We need to extract the events table from GA4 through bigquery (not connecting via Google API directly as it limits both - the number of rows & number of dimensions/metrics), however as there are several nested columns, the ADF reads data in the given format:
{
"v": [{
"v": {
"f": [{
"v": "firebase_conversion"
}, {
"v": {
"f": [{
"v": null
}, {
"v": "0"
}, {
"v": null
}, {
"v": null
}]
}
}]
}
}, {
"v": {
"f": [{
"v": "ga_session_id"
}, {
"v": {
"f": [{
"v": null
}, {
"v": "123"
}, {
"v": null
}, {
"v": null
}]
}
}]
}
}, {
"v": {
"f": [{
"v": "engaged_session_event"
}, {
"v": {
"f": [{
"v": null
}, {
"v": "1"
}, {
"v": null
}, {
"v": null
}]
}
}]
}
}, {
"v": {
"f": [{
"v": "ga_session_number"
}, {
"v": {
"f": [{
"v": null
}, {
"v": "9"
}, {
"v": null
}, {
"v": null
}]
}
}]
}
}, {
"v": {
"f": [{
"v": "page_referrer"
}, {
"v": {
"f": [{
"v": "ABC"
}, {
"v": null
}, {
"v": null
}, {
"v": null
}]
}
}]
}
}, {
"v": {
"f": [{
"v": "page_title"
}, {
"v": {
"f": [{
"v": "ABC"
}, {
"v": null
}, {
"v": null
}, {
"v": null
}]
}
}]
}
}, {
"v": {
"f": [{
"v": "page_location"
}, {
"v": {
"f": [{
"v": "xyz"
}, {
"v": null
}, {
"v": null
}, {
"v": null
}]
}
}]
}
}, {
"v": {
"f": [{
"v": "session_engaged"
}, {
"v": {
"f": [{
"v": null
}, {
"v": "1"
}, {
"v": null
}, {
"v": null
}]
}
}]
}
}]
}
Unnesting is a problem as there are several columns with such data structure, and unnest will increase the number of rows (3.5mn records becomes 40mn).
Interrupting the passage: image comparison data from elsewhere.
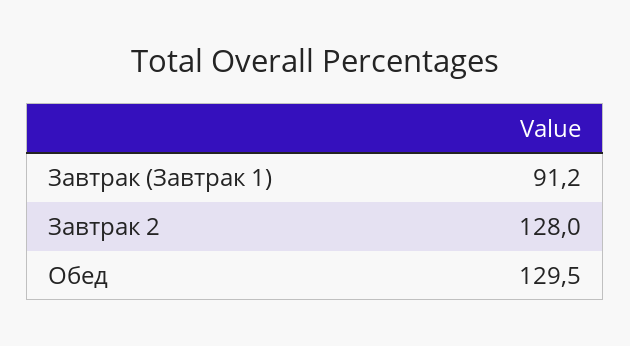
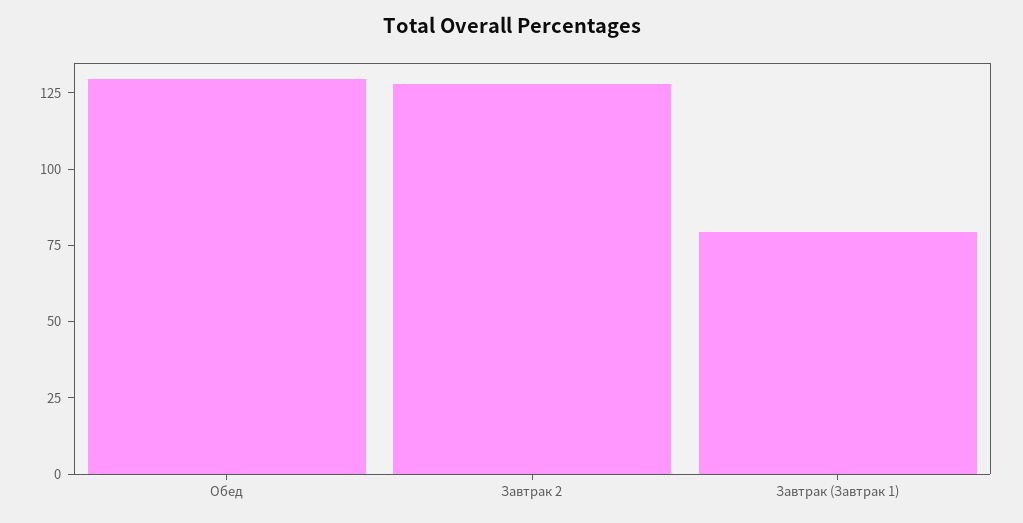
  {
-   "Завтрак (Завтрак 1)": 91.2,
+   "Завтрак (Завтрак 1)": 80,
    "Завтрак 2": 128,
    "Обед": 129.5
  }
The plan is to maybe extract data as is & use azure functions with python functions to flatten it as JSON, but again the null values are creating trouble there.
Someone can suggest the best way to get data on daily basis without extrapolation in the desired format in the data lake?